Who knows how brightly the sun might shine this day?
Who knows how paths might cross and God-encounters unfold?
Who knows what adventure might begin, or what mischief
might startle me into laughter? God alone! Yes, God alone!
So I set my heart at ease and I give praise for this new day.

Prayer-writing prompt: “The steadfast love of the LORD never ceases; God’s mercies never come to an end — they are new every morning. Great is God’s faithfulness” (Lamentations 3:22-23, adapted from NRSV). God’s mercy is new to you today! Write a prayer of thanksgiving for the gift of a new day, full of new graces.

Lent 5

You know me, God: I like journeys where the destination is goooood, restful for the body and rejuvenating for the soul, with food and fellowship to satisfy my spirit and encourage me for days to come. That’s not exactly how the Lenten journey is typically understood, but oh! that’s the journey I’d like for this season.
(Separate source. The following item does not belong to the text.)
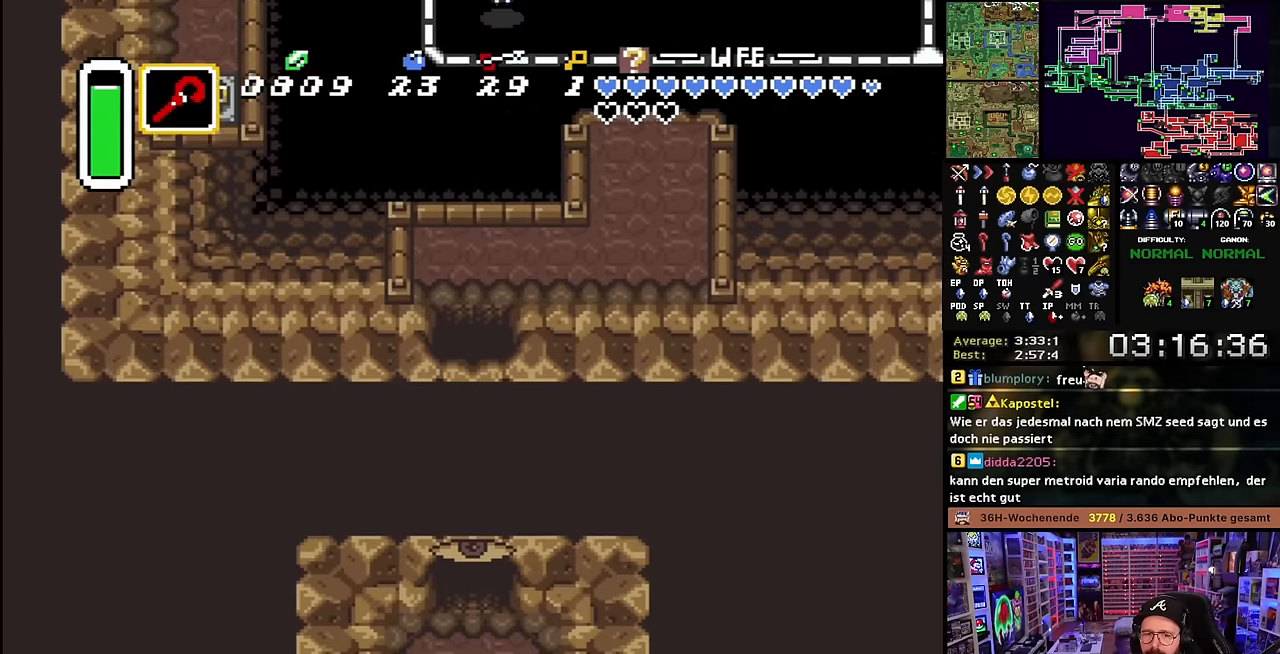
{"buttons": ["DPAD_UP", "DPAD_RIGHT"], "events": [[83, "A", "down"], [200, "A", "up"], [250, "DPAD_RIGHT", "up"], [266, "DPAD_RIGHT", "down"], [283, "A", "down"], [400, "A", "up"]]}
I want to reach Easter with a dance and an “Amen!” celebrating that God has been good all the way … not to collapse on that Easter morning out of relief to find Living Water again because Lent has been so arid. Really, I can’t imagine that Jesus was miserable for every one of those forty days in the wilderness. Didn’t he sometimes splash about in a stream and laugh at the frogs hopping out of the way? Did he lie flat on the ground to study the expanse of the sky at sunset, and breathe deeply with joy for each sunrise? Let me have that kind of Lenten journey, I pray. Excite and enliven my spirit, O Adventurous Spirit!

First Sunday in Lent

Noah’s rainbow might be too perfect for how I experience you. Instead I’d say your covenant is a tie-dyed blast of color: a joyous, brilliant mess of “I’m here for you and I’m delighted by you … and life is going to be hard, but walk with me and you just might be surprised.” Yes, your covenant is a holy splatter that highlights and accents all the days of my life!

Lent 4

The wind of your Spirit howls at the world and threatens our complacency. I watch the sycamores bend before you; the traffic light poles bounce and quiver; litter dances on the highway; people scurry for shelter with coats held tightly against the blustery Spirit that seeks to undo us all. We are fools to think that we can stand before you, childish if we do not see that nothing is stable or safe when you are stirred up. I want to pray, “Yes! Uproot us and topple us by the force of your breath…but please leave me my coat,” but I suspect that I cannot have it both ways. Blow, Spirit, blow! Come and turn us around!